### [The data]
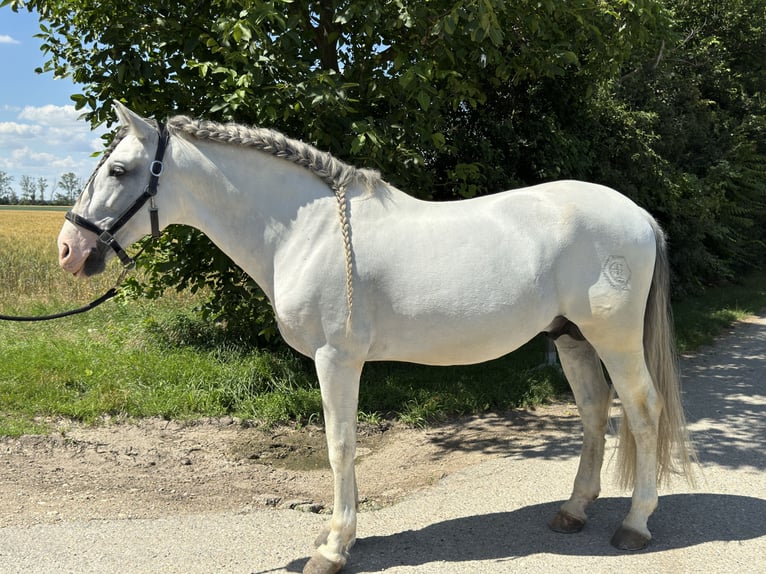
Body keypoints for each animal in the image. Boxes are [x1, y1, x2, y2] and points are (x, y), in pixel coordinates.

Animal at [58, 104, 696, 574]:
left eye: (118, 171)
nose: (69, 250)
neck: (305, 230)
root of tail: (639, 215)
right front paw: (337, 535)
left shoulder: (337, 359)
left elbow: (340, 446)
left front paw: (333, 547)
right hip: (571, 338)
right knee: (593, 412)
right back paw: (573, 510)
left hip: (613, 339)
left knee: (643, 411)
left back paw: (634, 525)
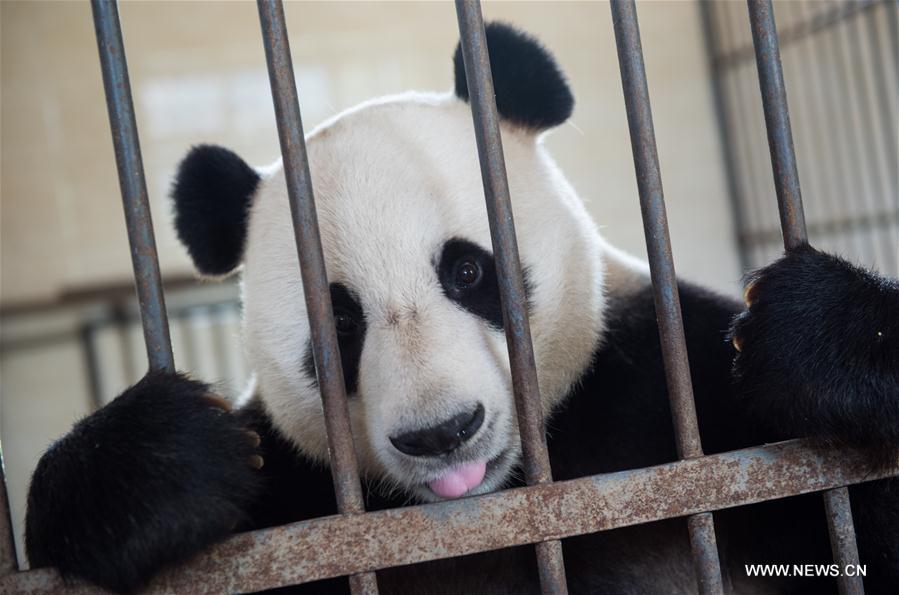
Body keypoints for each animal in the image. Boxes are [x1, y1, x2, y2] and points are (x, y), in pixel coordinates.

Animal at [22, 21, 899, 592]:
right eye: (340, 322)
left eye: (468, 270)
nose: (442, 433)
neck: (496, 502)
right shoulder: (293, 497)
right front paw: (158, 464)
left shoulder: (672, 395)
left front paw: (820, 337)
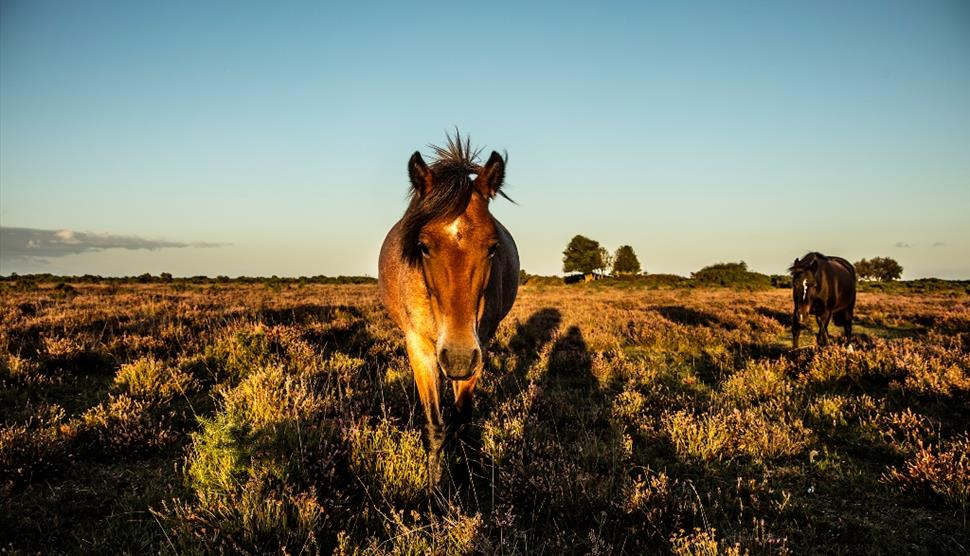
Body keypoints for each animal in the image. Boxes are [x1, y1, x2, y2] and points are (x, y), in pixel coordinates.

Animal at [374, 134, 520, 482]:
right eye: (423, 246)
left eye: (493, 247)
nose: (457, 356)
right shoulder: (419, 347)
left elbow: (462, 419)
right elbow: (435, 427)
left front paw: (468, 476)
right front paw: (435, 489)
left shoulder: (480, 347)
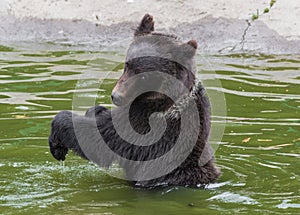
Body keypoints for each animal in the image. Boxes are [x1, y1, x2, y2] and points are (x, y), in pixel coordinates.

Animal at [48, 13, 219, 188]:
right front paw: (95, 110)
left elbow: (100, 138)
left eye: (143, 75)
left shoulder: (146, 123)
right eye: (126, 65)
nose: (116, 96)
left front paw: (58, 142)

### [Instructions to follow]
Nothing but an exact copy belongs in the answer: the lines from the top of the records through the line containing "left eye: (468, 270)", minus the pictures.

### [Solution to this problem]
Body keypoints for each animal in the image. Boxes are [x1, y1, x2, y2] and points are (x, y), in pixel coordinates.

Animal at [58, 104, 696, 574]:
left eye: (118, 171)
nose: (69, 250)
neck: (305, 230)
root of tail: (639, 215)
right front paw: (337, 535)
left shoulder: (337, 359)
left elbow: (340, 446)
left front paw: (333, 547)
right hip: (571, 338)
right knee: (593, 412)
right back paw: (573, 510)
left hip: (613, 339)
left knee: (643, 411)
left back paw: (634, 525)
Body keypoints for each animal in the image. Boxes are [x1, y1, x2, y2] and points are (x, y), in pixel coordinates.

Animal at [22, 21, 899, 592]:
right eye: (340, 322)
left eye: (468, 270)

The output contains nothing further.